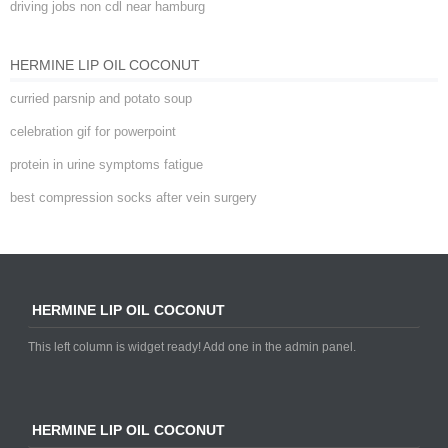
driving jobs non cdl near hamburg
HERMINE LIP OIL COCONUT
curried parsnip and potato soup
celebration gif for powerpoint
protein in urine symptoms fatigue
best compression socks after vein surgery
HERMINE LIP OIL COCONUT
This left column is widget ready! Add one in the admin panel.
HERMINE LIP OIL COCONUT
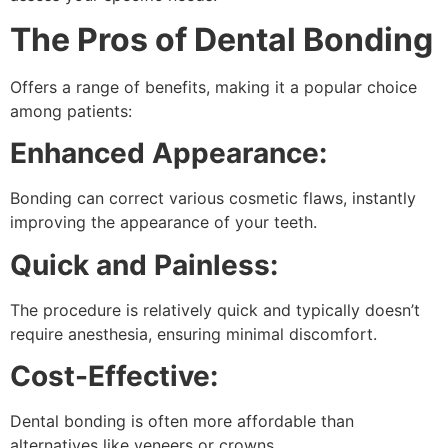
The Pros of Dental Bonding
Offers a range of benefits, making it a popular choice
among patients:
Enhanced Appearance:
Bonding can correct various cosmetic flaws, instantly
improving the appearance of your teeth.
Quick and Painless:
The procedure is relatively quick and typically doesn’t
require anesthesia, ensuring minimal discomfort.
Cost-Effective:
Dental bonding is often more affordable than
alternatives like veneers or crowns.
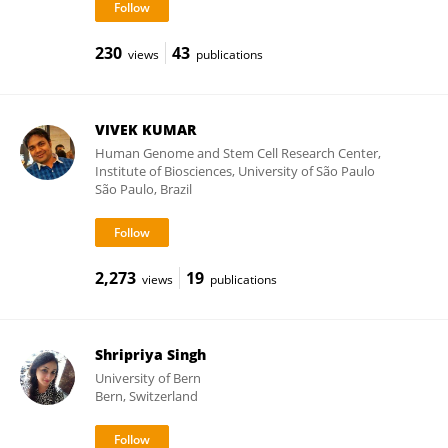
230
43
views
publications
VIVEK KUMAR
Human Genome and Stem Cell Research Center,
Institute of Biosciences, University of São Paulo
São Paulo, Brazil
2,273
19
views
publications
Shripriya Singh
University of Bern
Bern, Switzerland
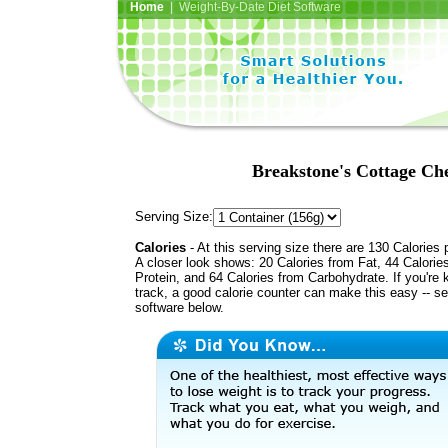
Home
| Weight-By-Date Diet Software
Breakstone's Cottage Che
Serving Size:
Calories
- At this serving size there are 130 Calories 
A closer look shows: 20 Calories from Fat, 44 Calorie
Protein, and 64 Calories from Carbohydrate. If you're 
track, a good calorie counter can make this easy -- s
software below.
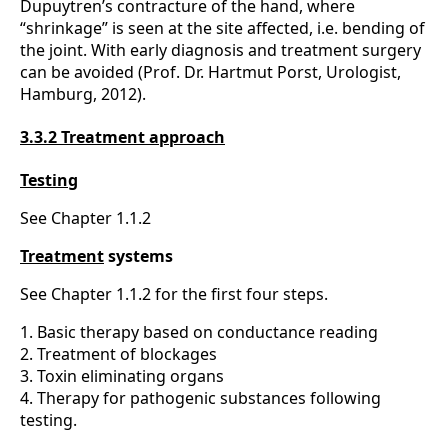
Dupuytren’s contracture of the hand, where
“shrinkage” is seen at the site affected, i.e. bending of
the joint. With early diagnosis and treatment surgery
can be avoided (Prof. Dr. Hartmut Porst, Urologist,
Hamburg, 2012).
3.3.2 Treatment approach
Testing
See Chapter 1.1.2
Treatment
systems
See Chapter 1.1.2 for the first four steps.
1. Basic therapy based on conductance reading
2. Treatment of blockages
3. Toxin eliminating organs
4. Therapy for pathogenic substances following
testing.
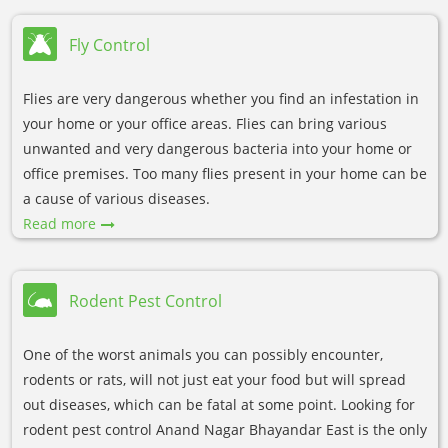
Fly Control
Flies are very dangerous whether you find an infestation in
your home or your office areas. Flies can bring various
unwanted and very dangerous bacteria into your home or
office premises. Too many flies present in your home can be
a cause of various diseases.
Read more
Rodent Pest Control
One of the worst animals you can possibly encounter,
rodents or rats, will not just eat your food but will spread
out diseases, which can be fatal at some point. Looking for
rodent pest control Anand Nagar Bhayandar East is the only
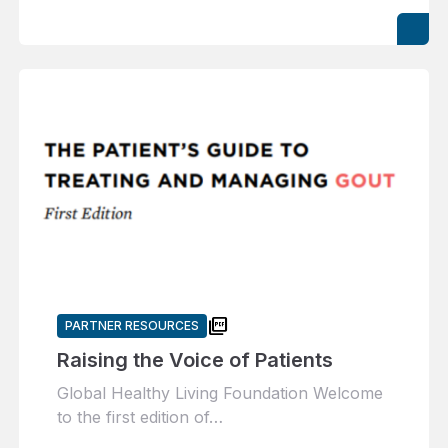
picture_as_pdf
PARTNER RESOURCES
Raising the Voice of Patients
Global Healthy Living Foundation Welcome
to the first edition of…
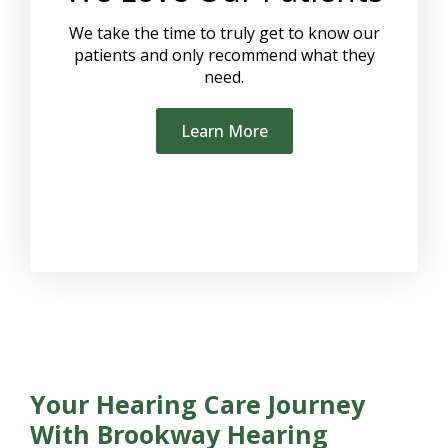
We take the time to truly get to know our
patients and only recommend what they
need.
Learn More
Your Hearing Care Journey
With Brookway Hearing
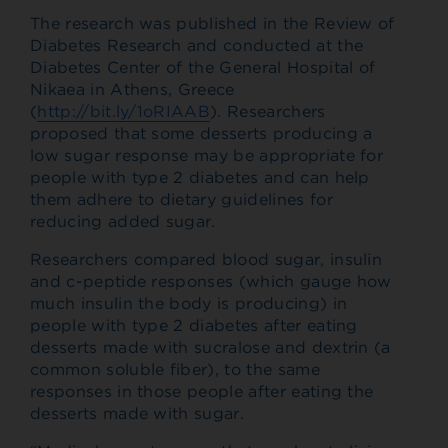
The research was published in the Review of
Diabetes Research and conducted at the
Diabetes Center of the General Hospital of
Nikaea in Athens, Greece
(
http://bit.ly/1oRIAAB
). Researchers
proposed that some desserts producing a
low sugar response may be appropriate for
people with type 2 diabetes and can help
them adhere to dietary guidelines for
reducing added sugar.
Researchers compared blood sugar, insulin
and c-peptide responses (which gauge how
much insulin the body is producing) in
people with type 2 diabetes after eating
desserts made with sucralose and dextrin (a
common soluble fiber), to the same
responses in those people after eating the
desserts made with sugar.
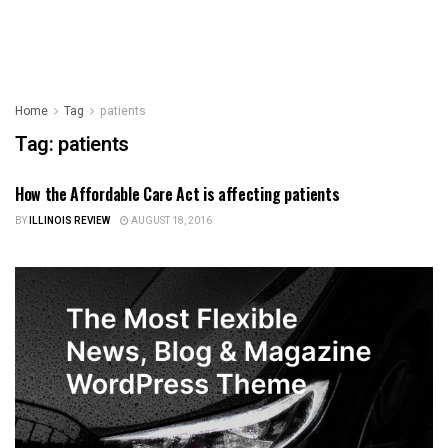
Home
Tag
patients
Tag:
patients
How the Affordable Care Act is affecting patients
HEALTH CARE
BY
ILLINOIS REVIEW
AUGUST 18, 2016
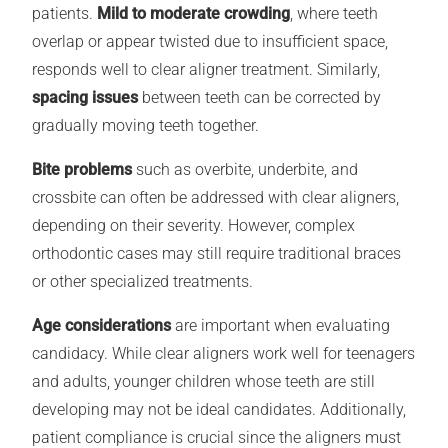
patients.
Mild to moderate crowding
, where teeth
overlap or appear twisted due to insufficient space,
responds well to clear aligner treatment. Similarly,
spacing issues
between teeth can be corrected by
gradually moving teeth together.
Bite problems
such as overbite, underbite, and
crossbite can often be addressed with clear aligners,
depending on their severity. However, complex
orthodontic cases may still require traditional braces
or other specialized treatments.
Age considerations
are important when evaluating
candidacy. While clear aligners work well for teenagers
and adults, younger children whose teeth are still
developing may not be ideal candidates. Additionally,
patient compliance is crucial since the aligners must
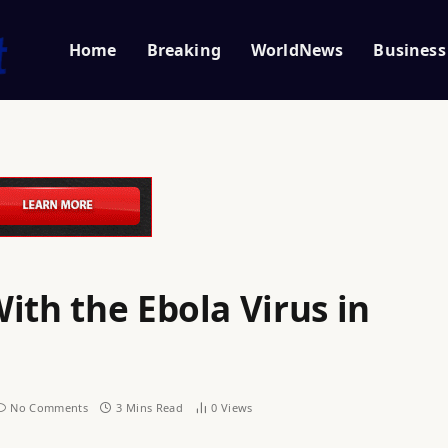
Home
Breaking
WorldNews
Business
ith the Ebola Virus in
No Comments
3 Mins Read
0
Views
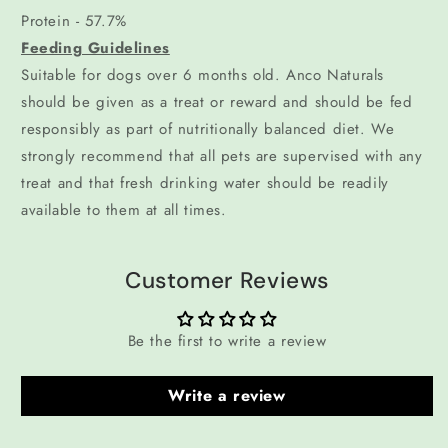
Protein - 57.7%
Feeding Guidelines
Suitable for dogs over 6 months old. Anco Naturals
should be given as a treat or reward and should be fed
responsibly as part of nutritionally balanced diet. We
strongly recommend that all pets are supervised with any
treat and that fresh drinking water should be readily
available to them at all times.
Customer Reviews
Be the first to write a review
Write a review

-------

EXERCISE PROMPT: Find the lines above that include the string "Calories" and copy them.

RESULT:
Calories
- At this serving size there are 130 Calories 
A closer look shows: 20 Calories from Fat, 44 Calorie
Protein, and 64 Calories from Carbohydrate. If you're 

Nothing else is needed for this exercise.